After the death of Reichspräsident Paul von Hindenburg in 1934, the march was used as a personal "Führer-Marsch" for Hitler alongside his possession of a personalised standard. As mentioned in Henry Picker's edition of Hitler's so-called "Table Talks", the march's role was to evoke the presence of Hitler as the leader of the Nazi Party and head of the German state. Hitler claimed to be the sole source of power in Germany, similar to a Holy Roman Emperor. The march had a similar formal role as the Pontifical Anthem for the Pope as the embodiment of the Holy See. Features from the National Socialist period or newsreels (e.g. Die Deutsche Wochenschau, etc.) had the march being pasted into the audio track as background music when appearances of Hitler were shown. However, the march was already often in use before the Nazis came to power. The German police order Polizeiverordnung gegen den Mißbrauch des Badenweiler Marsches of 17 May 1939 ordered that the Badenviller only be played when Hitler was present. The Germanized name Badenweiler-Marsch was introduced by the National Socialists, Badenweiler being an established, but disused exonym in standard German. It is subtitled as "The Führer's favourite march" in the 1935 film Triumph of the Will during the massive street parade through Nuremberg, at the end of which the 1st SS Panzer Division Leibstandarte SS Adolf Hitler marches off. Lyrics were subsequently added to the last section of the march by the German poet Oskar Sauer-Homburg after Hitler's rise to power in 1933.
These lyrics were as follows:

Vaterland, hör' deiner Söhne Schwur: Nimmer zurück! Vorwärts den Blick! Herzen empor!
Großer Gott, schirme die Heimatflur, segne das Volk, segne den Mann, den es erkor!
Rein und stolz tönet in Süd und Nord
deutscher Sang wieder und deutsches Wort
Waffengeweiht, friedensbereit, eilet zu Hauf!
Flammendes Licht, Wolken durchbricht, Sonne glüht auf
Glockenklang kündet des Reiches Ehr',
Siegfrieds Geschlecht, rang um sein Recht, machte sich frei!
Hakenkreuz leuchtet vom Fels zum Meer.
Brüder, ans Werk, dem Führer treu!

Fatherland, hear your sons' oath: Never back! Look ahead! Hearts up!
Great God, shield the homeland, bless the people, bless the man they chose!
Pure and proud sounds in south and north
German song again and German word
dedicated to arms, ready for peace, hurry up!
Flaming light breaks through clouds, sun glows
The ringing of the bell announces the honor of the empire,
Siegfried's race fought for his right, got free!
HookedCross shines from the rock to the sea.
Brethren, to work, faithful to the Leader!

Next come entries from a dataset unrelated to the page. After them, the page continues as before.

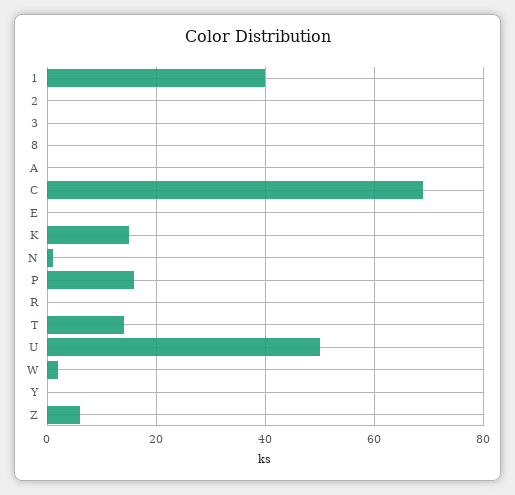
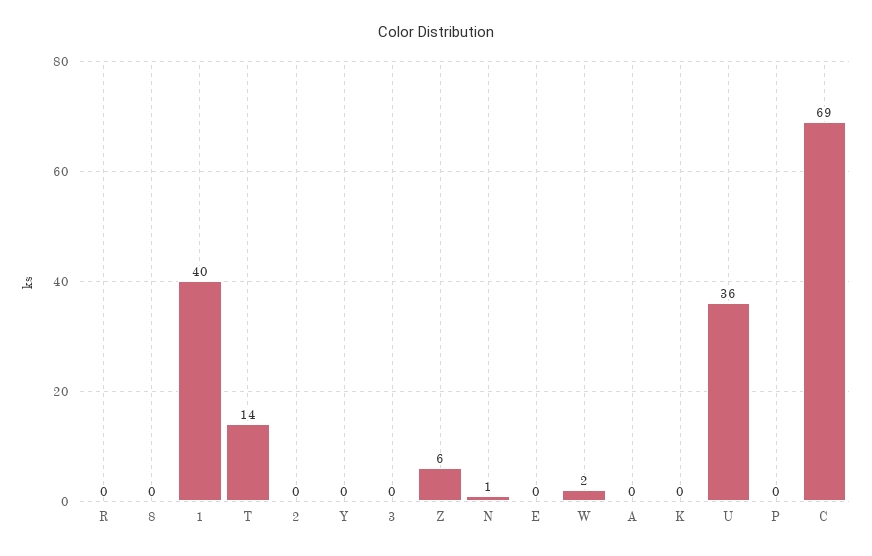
K: 15 -> 0
P: 15 -> 0
U: 50 -> 36

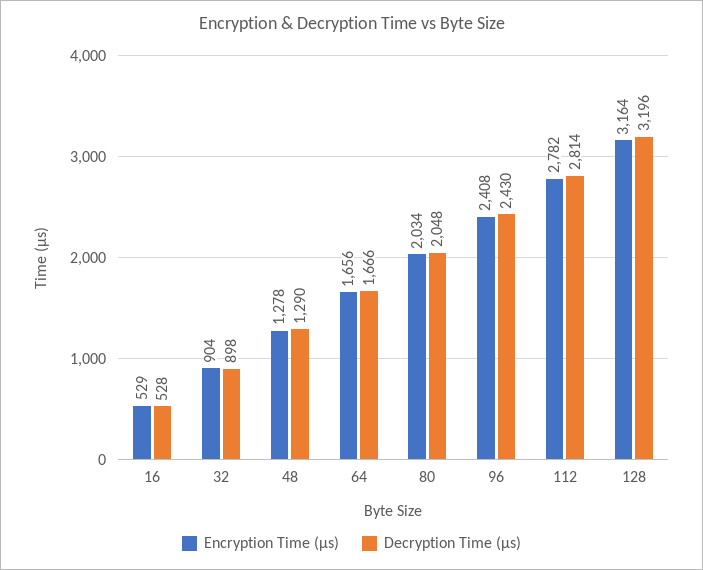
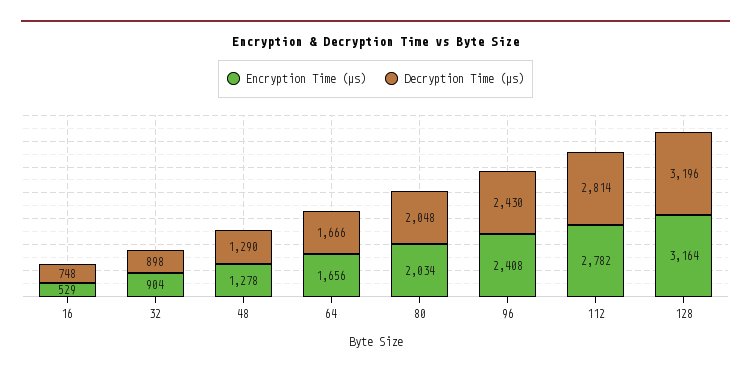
Decryption Time (µs), 16: 528 -> 748

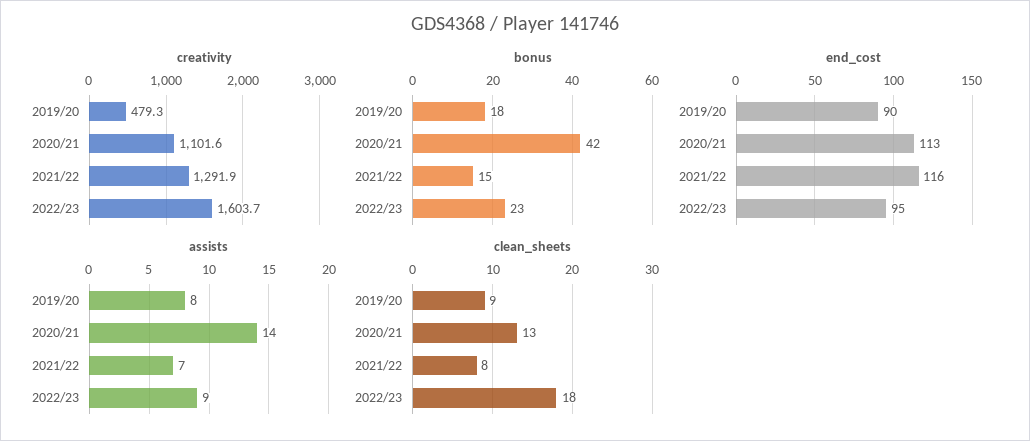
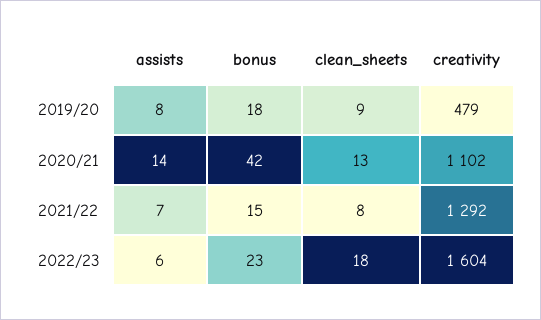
end_cost, 2019/20: 90 -> none
end_cost, 2020/21: 113 -> none
end_cost, 2021/22: 116 -> none
end_cost, 2022/23: 95 -> none
assists, 2022/23: 9 -> 6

The march is often reported as Hitler's favourite. However, Hitler is quoted in Traudl Junge's autobiography, Until the Final Hour (2002), as denying that it was his favourite march, and was merely misconstrued as such because of a favourable remark he had made about it.

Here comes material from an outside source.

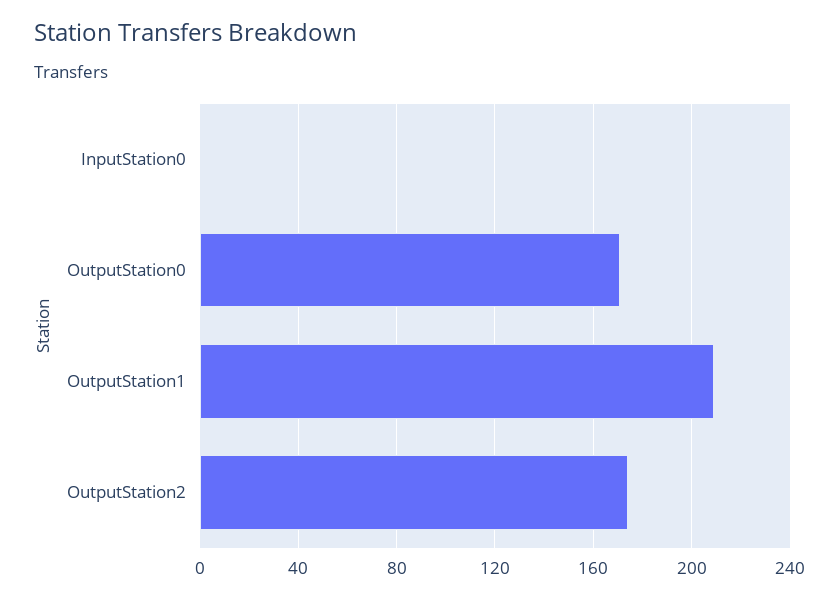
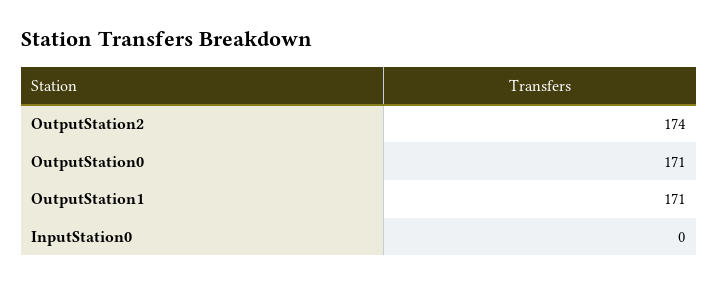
OutputStation1: 210 -> 171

In 1956, the first director of West Germany's Bundeswehr Militärmusikdienst, Friedrich Deisenroth, provided a Fachdienstliche Anweisung ("specific service directive") for military bands, to avoid playing the march except in concert settings with distinctive, educational reference to the historical background. The official title is still "Badonviller-Marsch", using the French form of the name. Its connection with Nazi Germany damaged the reputation of Georg Fürst as a composer in post-war Germany. A revival of his other compositions took place in the 1990s, however. Orchestras of the Communist National People's Army started to adapt a broader range of traditional marches as early as in the 1960s, but Badonviller was left out, as were similarly the Fridericus-Rex-Grenadiermarsch and Preußens Gloria.